# I just realized!!



## charliejunfan (Nov 4, 2008)

I have been paedo now for like 3 months and was convinced based on all the NT evidence and the so close resemblance of circumcision, but like so many others i was looking at the sign instead of why a covenant sign was given in the first place. Now I realize thee reason. I know it has been obvious to the rest of you but it just hit me tonight(it probably took me this long since I came out of dispensationalism)

It is that we are Abraham's children so obviously we continue in administering the sign as it was commanded of Abraham!!!!

a sign of an everlasting covenant of promise made of God being the God to you and your children.....
and then both circumcision and baptism fit with Romans 2:25-28 wooooo!!!!

Oh and by the way, I am not trying to teach you guys anything, you already knew this, I just can't believe I was that slow, I must have read that point several times but it just never hit me lol.


----------



## charliejunfan (Nov 4, 2008)

do you guys think that since faith is circumcision of the heart to us that in a way its kind of like Abraham is circumcising us, since he was the reciever of the promise? or is that tooo far?


----------



## turmeric (Nov 4, 2008)

Wouldn't go that far, personally. Congrats on the lightbulb-moment, though!


----------



## Semper Fidelis (Nov 4, 2008)

I agree with Meg. Abraham is given the honor of being designated the father of the faithful but, even as as the administrator of circumcision to his own he was acting as a "minister" of the Covenant of Grace. He did not impart faith or infuse grace into his household but announced the promise of God to save and instructed his household that the cutting of the flesh signified God's promise to save those who had faith.

Being sons of Abraham has two senses even as being in Israel has two senses in Romans 9. In fact, Abraham, Isaac, and Jacob form a Covenantal unit in one sense so that the family itself represents the personal nature of the CoG to save a household of faith. There is both the sense of being externally united to this household and having the same promises announced that are received with faith and then there is the sense of really being sons of Abraham (or of Israel as it were) for those that actually possess Christ through grace by faith. 

When we are baptized, we are brought into the household of faith - regardless of ours or others knowledge of our real possession of faith (since God only knows). The point is, however, that the children in the household are taught the house rules and that this house trusts in the Lord and we're expected to be like our fathers who trusted the Lord alone and did not consider friendship with this world a thing to be grasped. Hebrews 11 is a picture of the inside of that household with a panorama of pictures as it were that remind us what faith in that house is like and how it lays hold of Christ.

Hence, as in Romans 4, we are able to connect our baptism and the promises therein all the way back to believing Abraham and see how our father believed that life could come from death. We see what faith in Christ produces. We see how it clings in the most trying of circumstances. We see how powerfully the sign not only encourages but seals true believers against all the storms and trials of this world.

I'm not sure how adequately I phrased it but this is my appreciation for Abraham as my father. I'm not saved by him but, just like my son is looking to me and how I turn to Christ through thick and thin, I look down a vast hallway of my fathers and, especially, to my father Abraham.


----------



## charliejunfan (Nov 4, 2008)

well said


----------

### Stored data
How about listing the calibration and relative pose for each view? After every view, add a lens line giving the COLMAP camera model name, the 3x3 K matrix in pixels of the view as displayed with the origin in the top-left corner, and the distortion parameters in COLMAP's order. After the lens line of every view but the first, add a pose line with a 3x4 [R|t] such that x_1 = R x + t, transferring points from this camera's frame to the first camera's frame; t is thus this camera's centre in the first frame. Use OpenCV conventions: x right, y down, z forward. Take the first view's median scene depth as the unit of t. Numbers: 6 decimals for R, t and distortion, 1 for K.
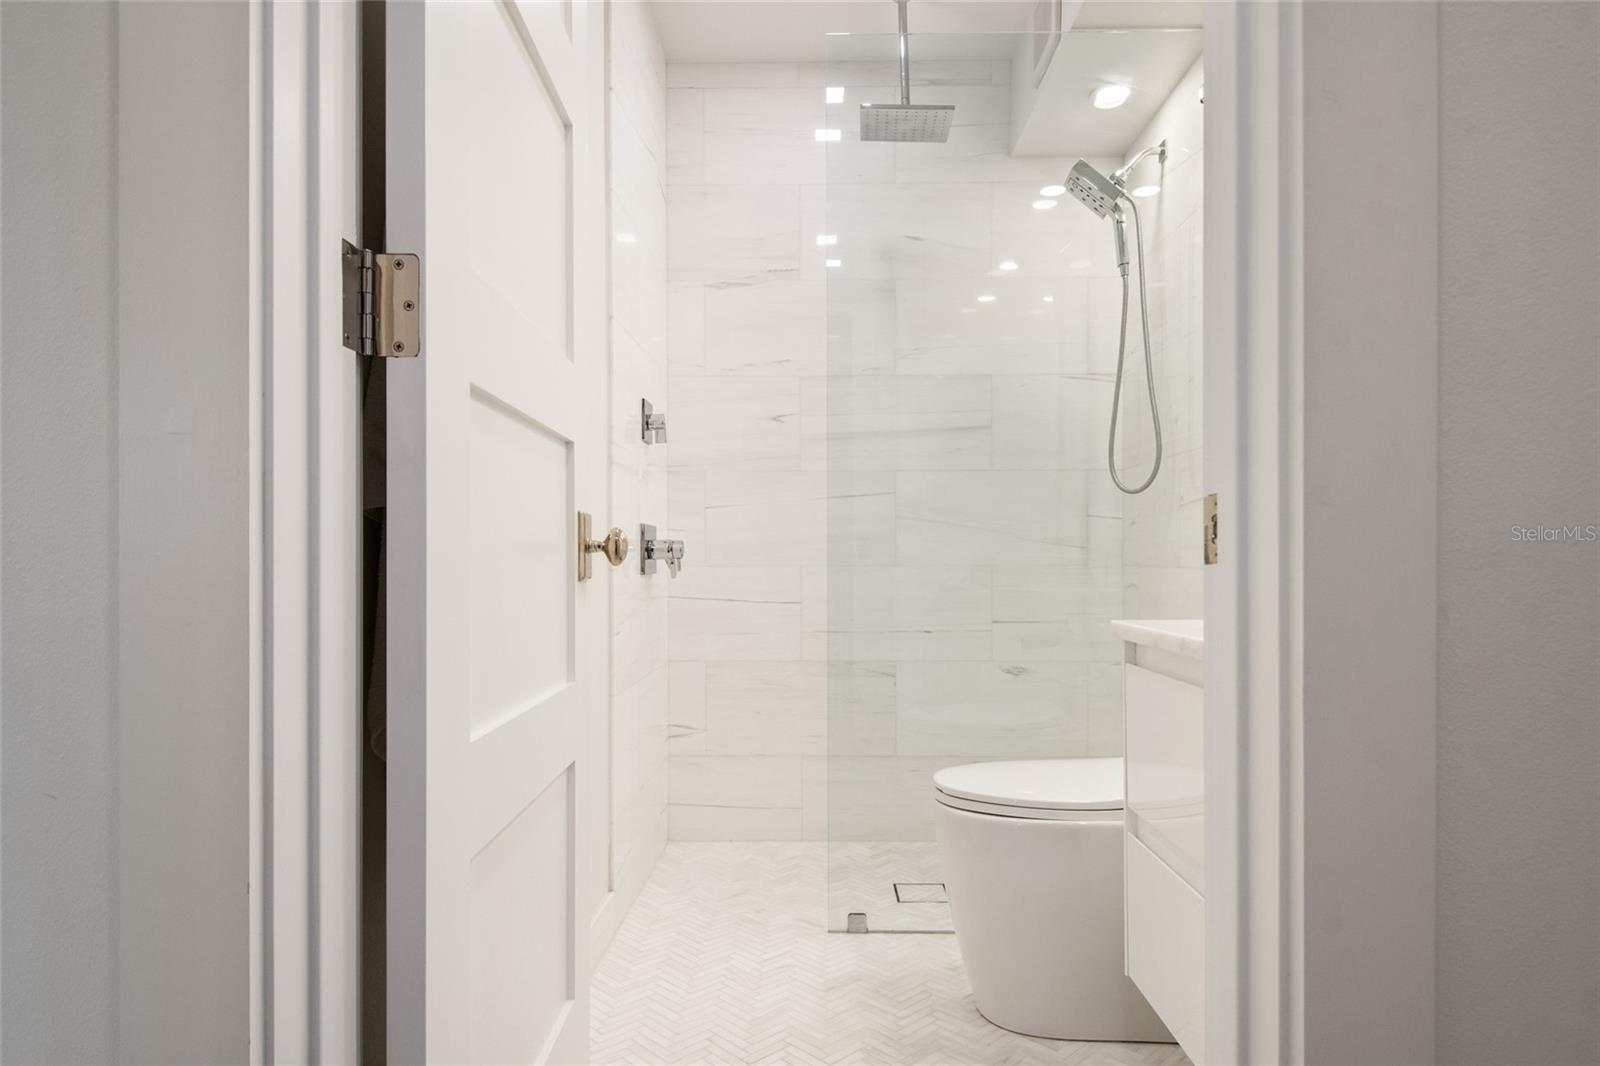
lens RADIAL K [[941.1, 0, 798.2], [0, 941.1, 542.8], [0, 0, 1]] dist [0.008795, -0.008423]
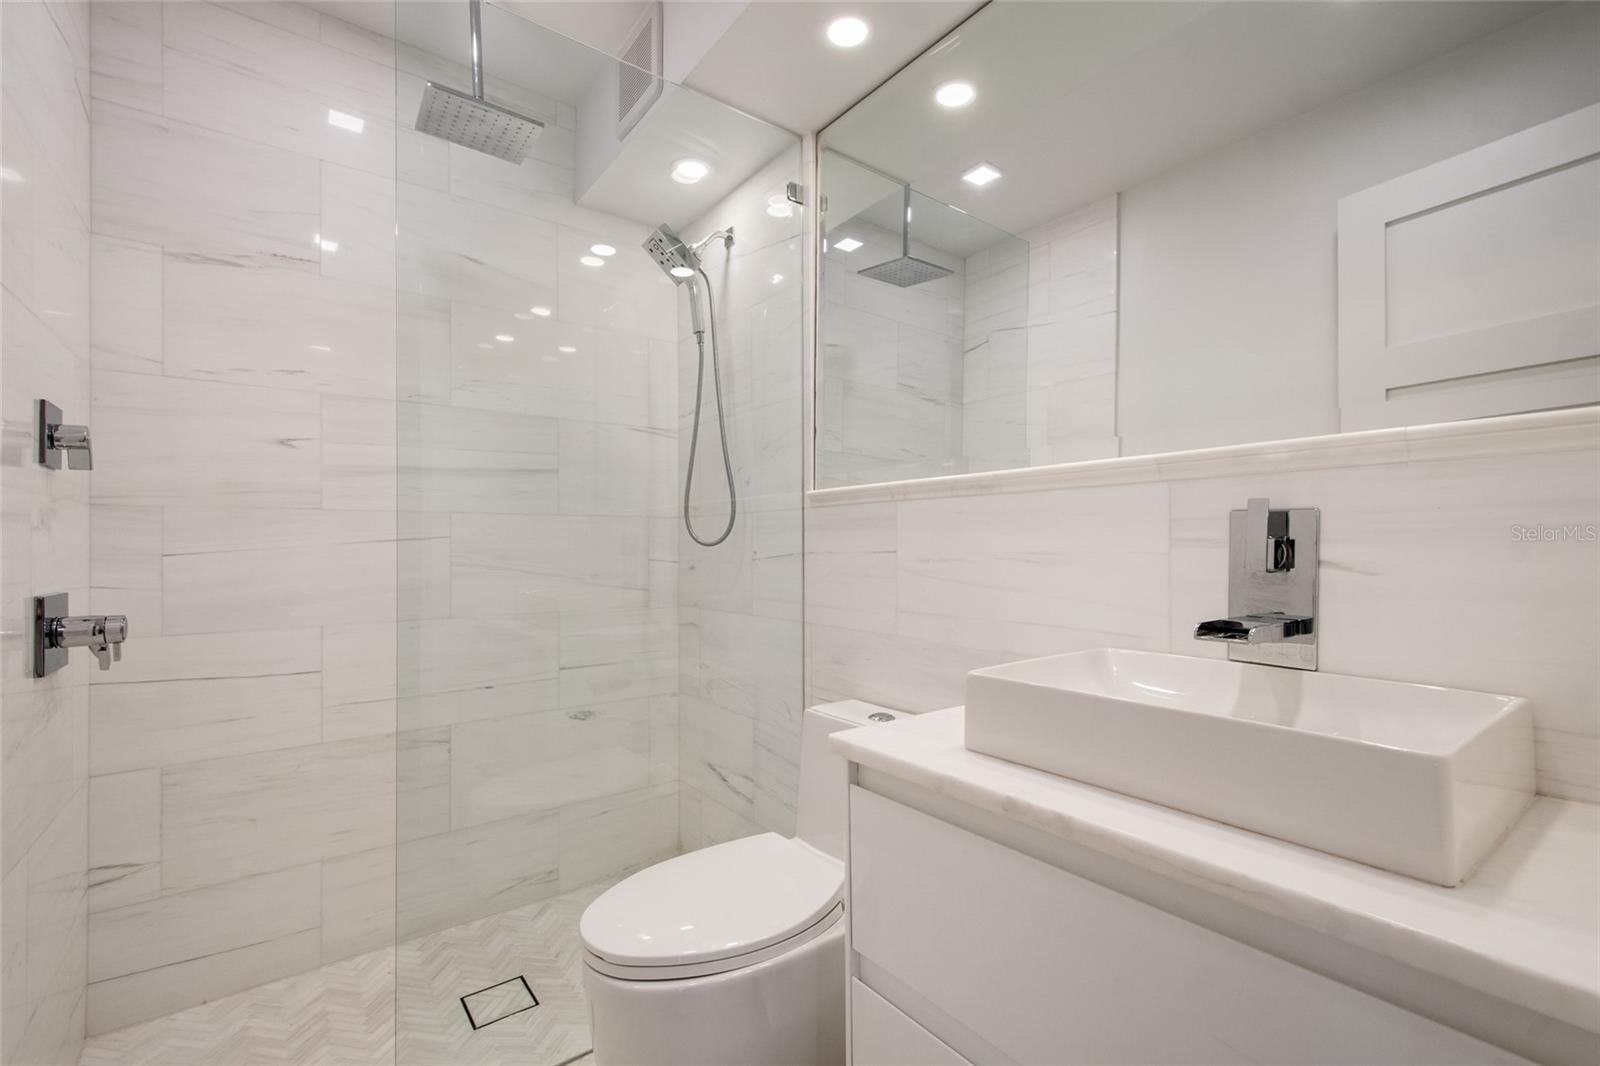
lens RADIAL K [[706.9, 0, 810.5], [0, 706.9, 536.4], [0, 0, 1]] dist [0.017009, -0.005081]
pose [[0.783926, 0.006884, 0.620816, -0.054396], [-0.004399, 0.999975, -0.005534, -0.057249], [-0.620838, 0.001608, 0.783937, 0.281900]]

### Required work
A – In the thread on Abraham and baptism, why does the Semper Fidelis reply reject the idea that Abraham is in a way circumcising believers? Answer in one to three sentences.
B – In the thread on Abraham and baptism, print the part that opens with the words containing "Oh and by the" and closes with "hit me lol.".
The data above are separate from the thread on Abraham and baptism.

### Outputs in order
A – Even when Abraham administered circumcision to his own household, he acted only as a "minister" of the Covenant of Grace. He did not impart faith or infuse grace. Instead, he announced God's promise to save and taught that the cutting of the flesh signified God's promise to save those who had faith.

B –
Oh and by the way, I am not trying to teach you guys anything, you already knew this, I just can't believe I was that slow, I must have read that point several times but it just never hit me lol.